Monday, August 5, 2013

On Life Imitating Art (Or, In This Case, Big Bang Theory)




So, seen this episode of Big Bang Theory? If not, or if the show's not your thing for one reason or another, just stick with me for a sec, I have a point here.
In the episode, Sheldon and the gang have traveled to a  hotel and convention center for some sort of science-ey-convention thing, to give a panel on the topic of "Science and Society." Unfortunately, the state of things deteriorates quickly as jealousies come into play, old conflicts are unearthed, and arguments break out among these not-so-professional young professionals. Most of their "panel" is spent arguing and insulting each other. (This scene from the episode is available to be viewed on youtube under the search terms "Big Bang Theory Science and Society." I elected not to link to it here for reasons of language and content; however, if you wish to catch the full drift of my meaning and are not in mixed company, feel free to watch it.)
Now, as for my point, and this is a point I've been making for a solid six months: we're people.

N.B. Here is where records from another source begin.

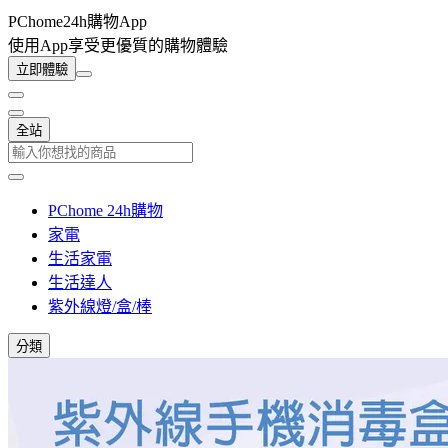
PChome24h購物App
使用App享受更優質的購物體驗
立即體驗
全站
PChome 24h購物
家電
生活家電
生活達人
紫外線燈/盒/棒
分類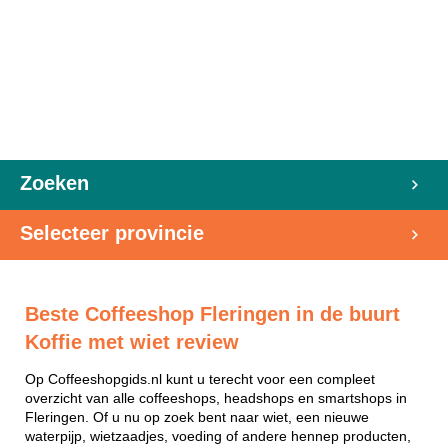
Zoeken
Selecteer provincie
Beste Coffeeshop Fleringen in de buurt
Koffie met wiet review
Op Coffeeshopgids.nl kunt u terecht voor een compleet
overzicht van alle coffeeshops, headshops en smartshops in
Fleringen. Of u nu op zoek bent naar wiet, een nieuwe
waterpijp, wietzaadjes, voeding of andere hennep producten,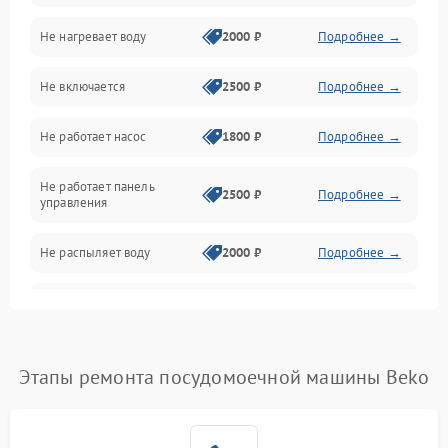
Не нагревает воду
2000 ₽
Подробнее →
Датчики
Не включается
2500 ₽
Подробнее →
Нагрев
Не работает насос
1800 ₽
Подробнее →
Вода
Не работает панель
Гигиена
2500 ₽
Подробнее →
управления
Программное обеспечение
Не распыляет воду
2000 ₽
Подробнее →
Не запускается цикл
1800 ₽
Подробнее →
стирки
Проблемы с набором
Этапы ремонта посудомоечной машины Beko
1800 ₽
Подробнее →
воды
Не работает сушилка
2100 ₽
Подробнее →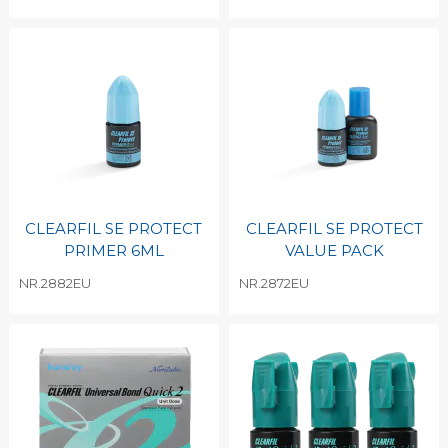
CLEARFIL SE PROTECT
CLEARFIL SE PROTECT
PRIMER 6ML
VALUE PACK
NR.2882EU
NR.2872EU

I'm people. The folks I work with are people. Those I call my friends are people. We're allll people. Can't help it, nothing we can do about it, stuck that way. And, people? I can't tell you how often I feel like this scene in this sitcom! We've got our super-important, super-professional job to do, as super-professional people, and yet at any moment we could devolve into a handful of squabbling sixth graders. Especially where I'm at in life now, where there's always something riding on my relationships when it comes to my public testimony, I often find it impossible to set my person-hood aside long enough to do my work. And sometimes I'm scared it's all just going to come barreling through my mature-adult exterior. Sometimes, some days, some nights, it does. These are the nights I bite my tongue until I can get myself home and go to bed.

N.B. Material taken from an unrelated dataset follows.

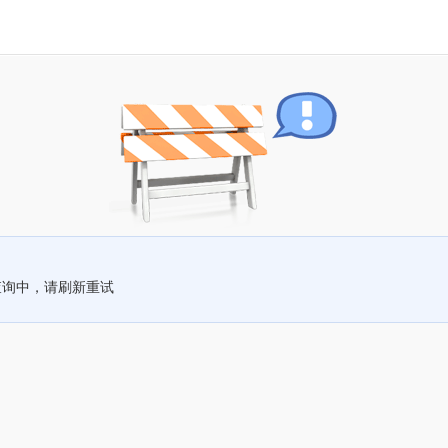
查询中，请刷新重试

This is something I'm still struggling with, though it's something God's been working on me on for ages. How do I learn how to put my work first and my personness last. How not to let my complicated, sometimes chaotic interpersonal relationships interfere with my ability to receive and process information objectively. Am I starting to sound a little Vulcan? Not meaning to. Just trying to find the answers to something that's been on my heart a while now. Thanks for bearing with me.